Coin Change Problem is also known as Making Change Problem.
The change-making problem, also known as the minimum coin change problem, addresses the question of finding the minimum number of coins (of certain denominations) that add up to a given amount of money. It is a knapsack type problem and has applications wider than just currency.
It is also the most common variation of the coin change problem, a general case of partition in which, given the available denominations of an infinite set of coins, the objective is to find out the number of possible ways of making a change for a specific amount of money, without considering the order of the coins.
It is weakly NP-hard but may be solved optimally in pseudo-polynomial time by dynamic programming.
We will first solve it by using Recursion:
package dp;
public class CoinChange {
public static void main(String[] args) {
int[] arr = new int[]{1, 2, 3};
int m = 4;
long startTime = System.nanoTime();
System.out.println(TotalPossibleWays(arr, arr.length, m));
long endTime = System.nanoTime();
long totalTime = endTime - startTime;
System.out.println("Total Time (nanoseconds) : " + (totalTime));
}
private static int TotalPossibleWays(int[] arr, int length, int m) {
//if sum is 0 then only 1 ways is possible
if(m == 0)
return 1;
//if sum is negative then no ways is possible
if(m < 0)
return 0;
//if all coins used but we didn't get the required sum, then no ways is possible.
if(length<=0 && m >= 1)
return 0;
//Taking all possible ways, once by taking the coin and once by ignoring it.
return TotalPossibleWays(arr, length-1, m) + TotalPossibleWays(arr, length, m-arr[length-1]);
}
}
output:
4
Total Time (nanoseconds) : 424023
If you look carefully we are solving the same subproblem again and again and the time complexity of the above solution is exponential, i.e O(2^n)

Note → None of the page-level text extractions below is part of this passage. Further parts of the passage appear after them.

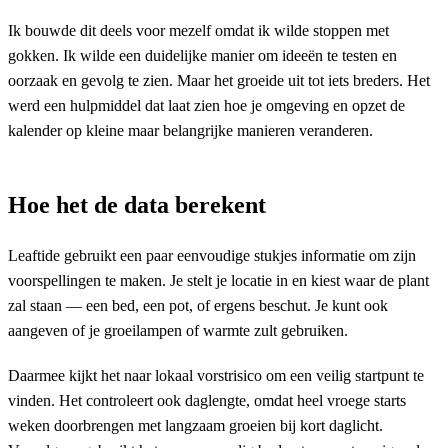
Ik bouwde dit deels voor mezelf omdat ik wilde stoppen met
gokken. Ik wilde een duidelijke manier om ideeën te testen en
oorzaak en gevolg te zien. Maar het groeide uit tot iets breders. Het
werd een hulpmiddel dat laat zien hoe je omgeving en opzet de
kalender op kleine maar belangrijke manieren veranderen.
Hoe het de data berekent
Leaftide gebruikt een paar eenvoudige stukjes informatie om zijn
voorspellingen te maken. Je stelt je locatie in en kiest waar de plant
zal staan — een bed, een pot, of ergens beschut. Je kunt ook
aangeven of je groeilampen of warmte zult gebruiken.
Daarmee kijkt het naar lokaal vorstrisico om een veilig startpunt te
vinden. Het controleert ook daglengte, omdat heel vroege starts
weken doorbrengen met langzaam groeien bij kort daglicht.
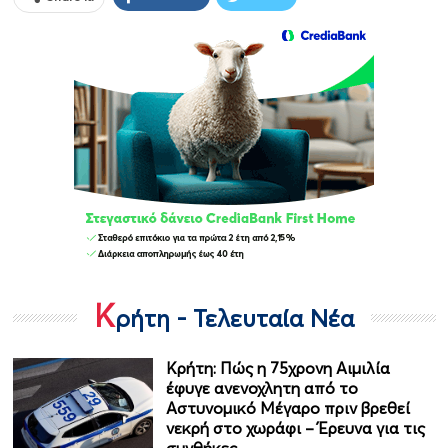
Κ
ρήτη - Τελευταία Νέα
Κρήτη: Πώς η 75χρονη Αιμιλία
έφυγε ανενοχλητη από το
Αστυνομικό Μέγαρο πριν βρεθεί
νεκρή στο χωράφι – Έρευνα για τις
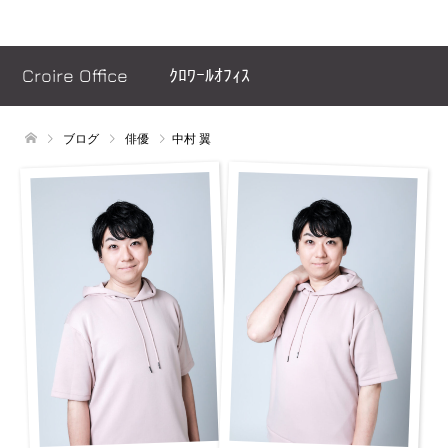
ヘッダーメッセージ
Croire Office ｸﾛﾜｰﾙｵﾌｨｽ
ブログ
俳優
中村 翼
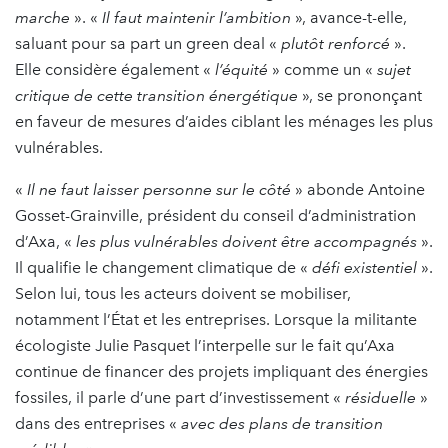
marche
». «
Il faut maintenir l’ambition
», avance-t-elle,
saluant pour sa part un green deal «
plutôt renforcé
».
Elle considère également «
l’équité
» comme un «
sujet
critique de cette transition énergétique
», se prononçant
en faveur de mesures d’aides ciblant les ménages les plus
vulnérables.
«
Il ne faut laisser personne sur le côté
» abonde Antoine
Gosset-Grainville, président du conseil d’administration
d’Axa, «
les plus vulnérables doivent être accompagnés
».
Il qualifie le changement climatique de «
défi existentiel
».
Selon lui, tous les acteurs doivent se mobiliser,
notamment l’État et les entreprises. Lorsque la militante
écologiste Julie Pasquet l’interpelle sur le fait qu’Axa
continue de financer des projets impliquant des énergies
fossiles, il parle d’une part d’investissement «
résiduelle
»
dans des entreprises «
avec des plans de transition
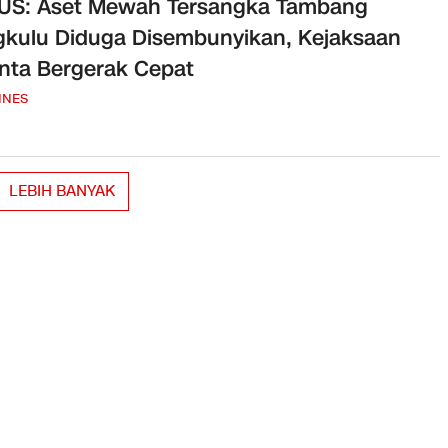
US: Aset Mewah Tersangka Tambang
kulu Diduga Disembunyikan, Kejaksaan
nta Bergerak Cepat
INES
LEBIH BANYAK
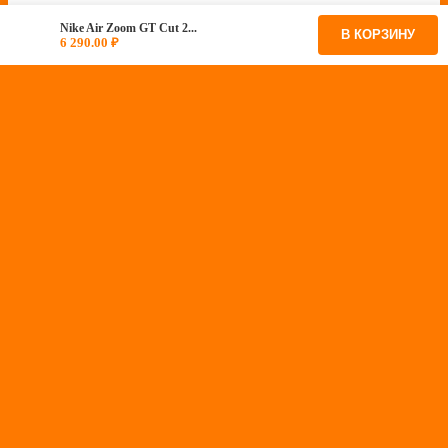
Nike Air Zoom GT Cut 2...
В КОРЗИНУ
6 290.00
₽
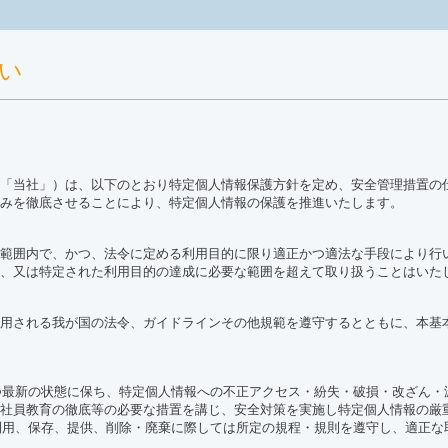
コンセプト
い
護しています
「当社」）は、以下のとおり特定個人情報保護方針を定め、安全管理措置の
みを徹底させることにより、特定個人情報の保護を推進いたします。
範囲内で、かつ、法令に定める利用目的に限り適正かつ適法な手段により行
、又は特定された利用目的の達成に必要な範囲を超えて取り扱うことはいた
用される我が国の法令、ガイドラインその他規範を遵守するとともに、本基
かつ最新の状態に保ち、特定個人情報への不正アクセス・紛失・破損・改ざん
社員教育の徹底等の必要な措置を講じ、安全対策を実施し特定個人情報の厳
、利用、保存、提供、削除・廃棄に際しては所定の規程・規則を遵守し、適正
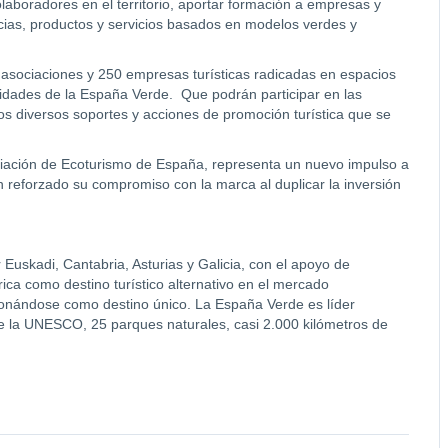
olaboradores en el territorio, aportar formación a empresas y
cias, productos y servicios basados en modelos verdes y
0 asociaciones y 250 empresas turísticas radicadas en espacios
nidades de la España Verde. Que podrán participar en las
los diversos soportes y acciones de promoción turística que se
ociación de Ecoturismo de España, representa un nuevo impulso a
eforzado su compromiso con la marca al duplicar la inversión
 Euskadi, Cantabria, Asturias y Galicia, con el apoyo de
ica como destino turístico alternativo en el mercado
ionándose como destino único. La España Verde es líder
de la UNESCO, 25 parques naturales, casi 2.000 kilómetros de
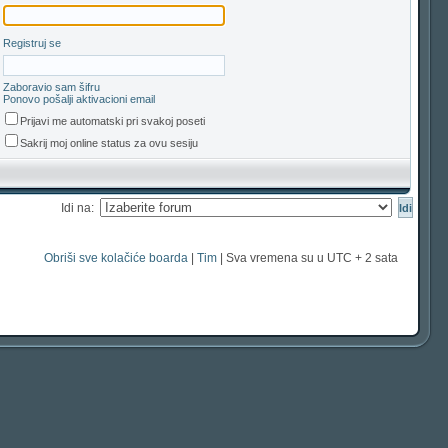
Registruj se
Zaboravio sam šifru
Ponovo pošalji aktivacioni email
Prijavi me automatski pri svakoj poseti
Sakrij moj online status za ovu sesiju
Idi na:
Obriši sve kolačiće boarda
|
Tim
| Sva vremena su u UTC + 2 sata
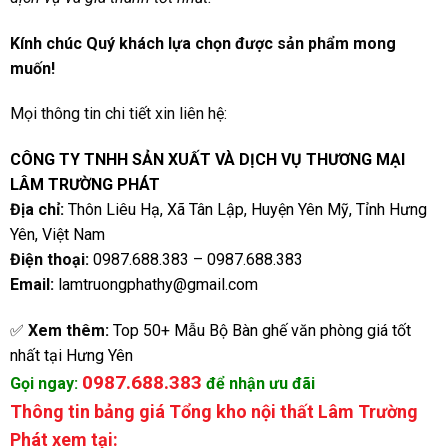
Kính chúc Quý khách lựa chọn được sản phẩm mong
muốn!
Mọi thông tin chi tiết xin liên hệ:
CÔNG TY TNHH SẢN XUẤT VÀ DỊCH VỤ THƯƠNG MẠI
LÂM TRƯỜNG PHÁT
Địa chỉ:
Thôn Liêu Hạ, Xã Tân Lập, Huyện Yên Mỹ, Tỉnh Hưng
Yên, Việt Nam
Điện thoại:
0987.688.383
–
0987.688.383
Email:
lamtruongphathy@gmail.com
✅
Xem thêm:
Top 50+ Mẫu Bộ Bàn ghế văn phòng giá tốt
nhất tại Hưng Yên
0987.688.383
Gọi ngay:
để nhận ưu đãi
Thông tin bảng giá Tổng kho nội thất Lâm Trường
Phát xem tại:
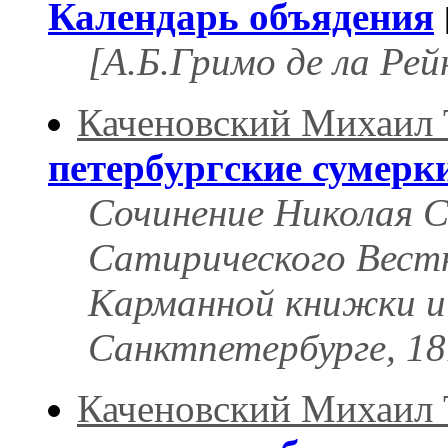
Календарь объядения
[А.Б.Гримо де ла Ре
Каченовский Михаил
петербургские сумерк
Сочинение Николая С
Сатирического Вест
Карманной книжки и 
Санктпетербурге, 18
Каченовский Михаил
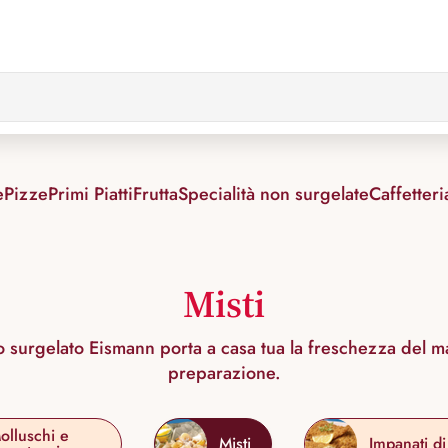
e
Pizze
Primi Piatti
Frutta
Specialità non surgelate
Caffetteri
Misti
sto surgelato Eismann porta a casa tua la freschezza del m
preparazione.
olluschi e
Misti
Impanati d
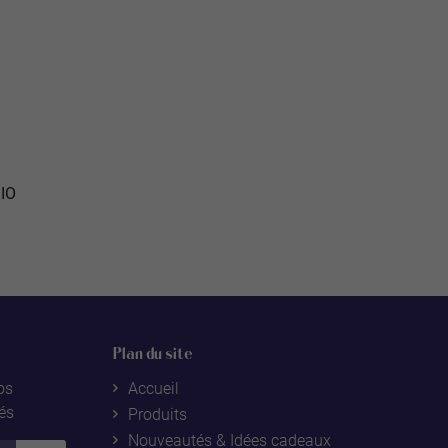
BIO
Plan du site
os
Accueil
tés
Produits
Nouveautés & Idées cadeaux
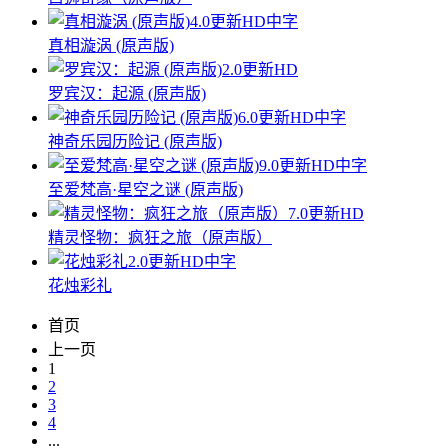
4.0
更新HD中字
真相漩涡 (原声版)
2.0
更新HD
罗宾汉：起源 (原声版)
6.0
更新HD中字
神奇乐园历险记 (原声版)
9.0
更新HD中字
至爱梵高·星空之谜 (原声版)
7.0
更新HD
精灵怪物：疯狂之旅（原声版）
2.0
更新HD中字
花烛彩礼
首页
上一页
1
2
3
4
...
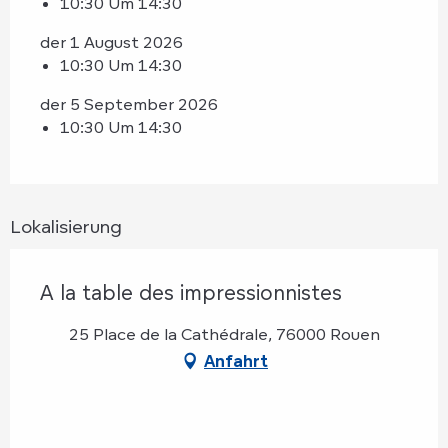
10:30 Um 14:30
der 1 August 2026
10:30 Um 14:30
der 5 September 2026
10:30 Um 14:30
Lokalisierung
A la table des impressionnistes
25 Place de la Cathédrale, 76000 Rouen
Anfahrt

Can we make our solution better?
Yes by using Dynamic Programming.
package dp;
public class CoinChange {
public static void main(String[] args) {
int[] arr = new int[]{1, 2, 3};
int m = 4;
long startTime = System.nanoTime();
System.out.println(TotalPossibleWays(arr, arr.length, m));
long endTime = System.nanoTime();
long totalTime = endTime - startTime;
System.out.println("Total Time (nanoseconds) : " + (totalTime));
}
private static int TotalPossibleWays(int[] arr, int length, int m) {
//if sum is 0 then only 1 ways is possible
if(m == 0)
return 1;
//if sum is negative then no ways is possible
if(m < 0)
return 0;
int[][] dp = new int[length+1][m+1];
//initialize base values in dp table
for(int i=0;i<arr.length+1;i++)
dp[i][0] = 1;
for(int i=0;i<m+1;i++)
dp[0][i] = 0;
for(int i=1;i<arr.length+1;i++) {
for(int j=1;j<m+1;j++) {
if(j<arr[i-1])
dp[i][j]= dp[i-1][j];
else
dp[i][j]= dp[i-1][j] + dp[i][j-arr[i-1]];
}
}
return dp[length][m];
}
}
output:
4
Total Time (nanoseconds) : 346996
The Time complexity of the above solution is O(n^2) since we are using 2 loops for computation.